Russian authorities have yet to directly respond to the OSCE’s report, but the Russian Defense Ministry previously denied the captured men were active members of the Russian army, the New York Times reports. Russian President Vladimir Putin has said in the past that any Russians captured in eastern Ukraine were “volunteers” who participate in the conflict of their own accord, AFP notes.
“We are completely certain and can state that these are citizens and servicemen of the Russian Federation,” a top Ukrainian government official said at a press conference Monday, according to Reuters. Ukraine has accused the two soldiers of “terrorist acts” against the Ukrainian people and has vowed to prosecute the men unless they deliver a full confession in open court.

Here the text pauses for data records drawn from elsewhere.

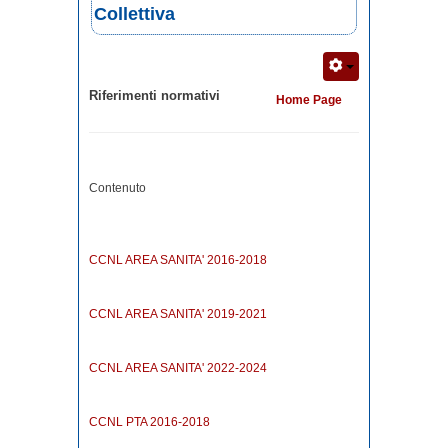
Collettiva
Riferimenti normativi
Home Page
Contenuto
CCNL AREA SANITA' 2016-2018
CCNL AREA SANITA' 2019-2021
CCNL AREA SANITA' 2022-2024
CCNL PTA 2016-2018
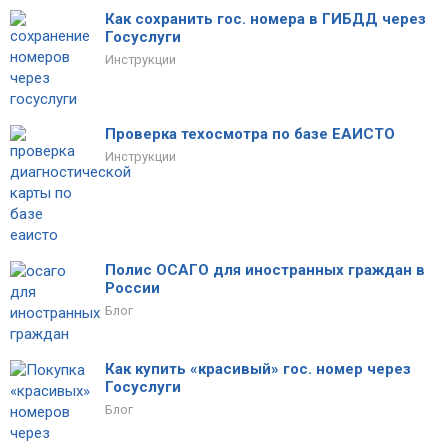
Как сохранить гос. номера в ГИБДД через
Госуслуги
Инструкции
Проверка техосмотра по базе ЕАИСТО
Инструкции
Полис ОСАГО для иностранных граждан в
России
Блог
Как купить «красивый» гос. номер через
Госуслуги
Блог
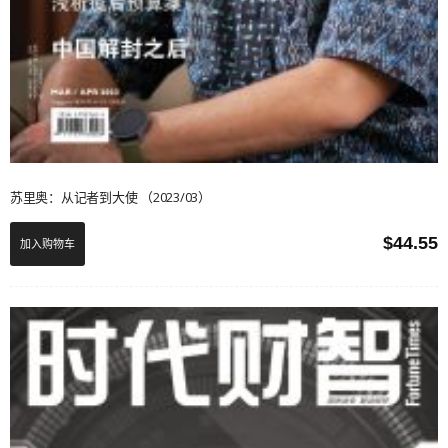
苏里奥：从记者到大使 （2023/03）
$
44.55
加入购物车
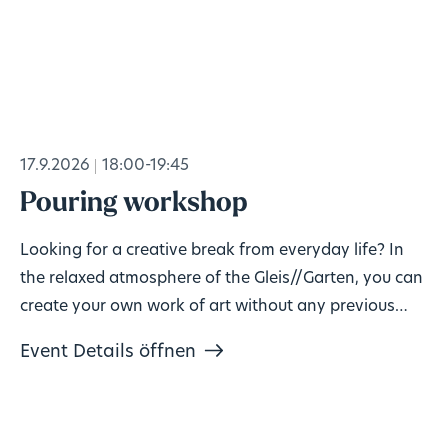
17.9.2026
18:00-19:45
Pouring workshop
Looking for a creative break from everyday life? In
the relaxed atmosphere of the Gleis//Garten, you can
create your own work of art without any previous
knowledge!
Event Details öffnen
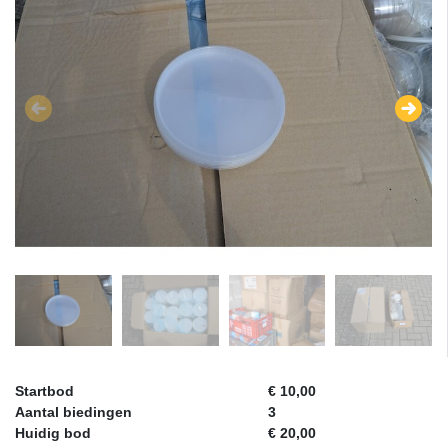
Startbod
€ 10,00
Aantal biedingen
3
Huidig bod
€ 20,00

Ukraine’s pro-West government, along with members of the European Union and the NATO military alliance, have accused Russia on several occasions of providing direct military support and weaponry to rebels active in eastern Ukraine. More than 6,000 people have died in the conflict since last year, but a shaky ceasefire agreement signed between Kiev and the separatists last February has limited hostilities.
Late last year, the European Union enacted sanctions against Russia as punishment for its annexation of the formerly Ukrainian territory of Crimea in March 2014, as well as for its apparent involvement in the eastern Ukraine conflict. The Kremlin has denied any involvement in the fighting.